Tiger Woods' first Masters win since 2005 was 'just spectacular,' Jim Gray says

Tiger Woods did the unthinkable Sunday and pulled off his first Masters victory since 2005 – his first major tournament win in more than a decade.

Legendary sports broadcaster and Fox News contributor Jim Gray, who was at Augusta National Golf Club in Georgia for the event, appeared on “America’s Newsroom” on Monday and detailed the experience of seeing Woods win.


“It was an exhilarating moment. It was joyous. It was exuberance. And Tiger Woods and everybody who was in attendance. It’s something none of us will ever forget. There wasn’t a dry eye there,” Gray told host Bill Hemmer.

Gray said “nothing will ever compare” to Woods winning because of the ups and downs he had experienced over the course of his career.

“This is a moment that will go down, not only in golf history but in sports history. From where he was to come back after the scandal and after everything you just detailed, it was just spectacular,” he said.


Woods’ 13-under was enough to defeat Dustin Johnson, Xander Schauffle, and Brooks Koepeka by one stroke.

In addition to Woods' fifth Masters championship and 15th major title (trailing only the great Jack Nicklaus in both categories), Sunday marked his 81st victory on the PGA Tour, one away from the career record held by Sam Snead. It was also the first time Tiger had won one of golf's four major championships when not entering the final round with at least a share of the lead.
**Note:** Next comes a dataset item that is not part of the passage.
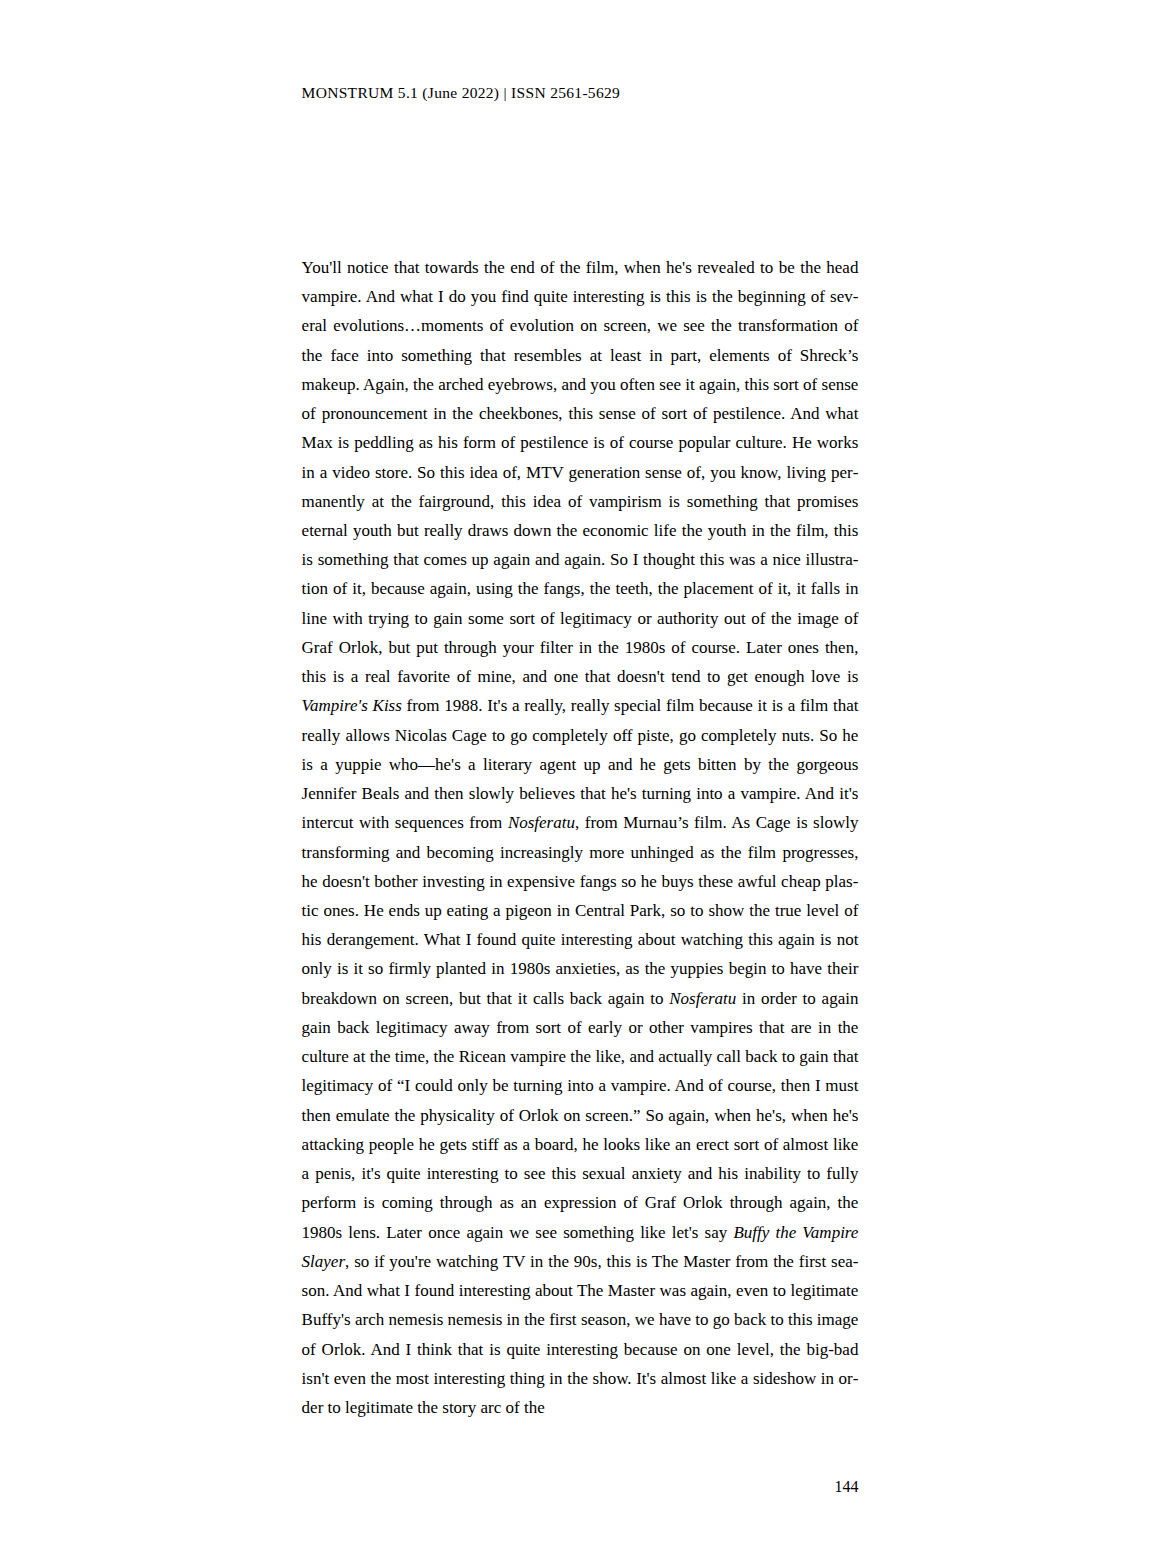MONSTRUM 5.1 (June 2022) | ISSN 2561-5629
You'll notice that towards the end of the film, when he's revealed to be the head vampire. And what I do you find quite interesting is this is the beginning of several evolutions…moments of evolution on screen, we see the transformation of the face into something that resembles at least in part, elements of Shreck’s makeup. Again, the arched eyebrows, and you often see it again, this sort of sense of pronouncement in the cheekbones, this sense of sort of pestilence. And what Max is peddling as his form of pestilence is of course popular culture. He works in a video store. So this idea of, MTV generation sense of, you know, living permanently at the fairground, this idea of vampirism is something that promises eternal youth but really draws down the economic life the youth in the film, this is something that comes up again and again. So I thought this was a nice illustration of it, because again, using the fangs, the teeth, the placement of it, it falls in line with trying to gain some sort of legitimacy or authority out of the image of Graf Orlok, but put through your filter in the 1980s of course. Later ones then, this is a real favorite of mine, and one that doesn't tend to get enough love is Vampire's Kiss from 1988. It's a really, really special film because it is a film that really allows Nicolas Cage to go completely off piste, go completely nuts. So he is a yuppie who—he's a literary agent up and he gets bitten by the gorgeous Jennifer Beals and then slowly believes that he's turning into a vampire. And it's intercut with sequences from Nosferatu, from Murnau’s film. As Cage is slowly transforming and becoming increasingly more unhinged as the film progresses, he doesn't bother investing in expensive fangs so he buys these awful cheap plastic ones. He ends up eating a pigeon in Central Park, so to show the true level of his derangement. What I found quite interesting about watching this again is not only is it so firmly planted in 1980s anxieties, as the yuppies begin to have their breakdown on screen, but that it calls back again to Nosferatu in order to again gain back legitimacy away from sort of early or other vampires that are in the culture at the time, the Ricean vampire the like, and actually call back to gain that legitimacy of “I could only be turning into a vampire. And of course, then I must then emulate the physicality of Orlok on screen.” So again, when he's, when he's attacking people he gets stiff as a board, he looks like an erect sort of almost like a penis, it's quite interesting to see this sexual anxiety and his inability to fully perform is coming through as an expression of Graf Orlok through again, the 1980s lens. Later once again we see something like let's say Buffy the Vampire Slayer, so if you're watching TV in the 90s, this is The Master from the first season. And what I found interesting about The Master was again, even to legitimate Buffy's arch nemesis nemesis in the first season, we have to go back to this image of Orlok. And I think that is quite interesting because on one level, the big-bad isn't even the most interesting thing in the show. It's almost like a sideshow in order to legitimate the story arc of the
144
"It fits," Woods quipped after 2018 champion Patrick Reed slipped the traditional winner's garment over his shoulders in Butler Cabin. It was a far more sedate setting than the 18th green had been a few minutes before as Woods clinched the title with a short bogey putt.

"WOOOOOOO!!!" Woods screamed as he headed for the scoring room with chants of "Tiger! Tiger! Tiger" echoing as loud as any of the roars on the back nine at Augusta National. He scooped up 10-year-old son Charlie, born a year after that dramatic victory on Father's Day weekend at Torrey Pines. He hugged his mother and then his 11-year-old daughter Sam, and everyone else in his camp that stood by him through a public divorce and an embarrassing DUI arrest from a concoction of painkillers and surgeries.

"It's overwhelming, just because of what has transpired," Woods told CBS during the post-round interview. "Last year I was lucky to be playing again. At the previous year's [champions] dinner, I was really struggling. I missed a couple of years not playing this great tournament. To now be the champion ... 22 years between [first and latest] wins is a long time. It's unreal to experience this."

"To have my kids there, it's come full circle," Woods added. "You know, my dad was here in '97 and now, I'm the dad with two kids there."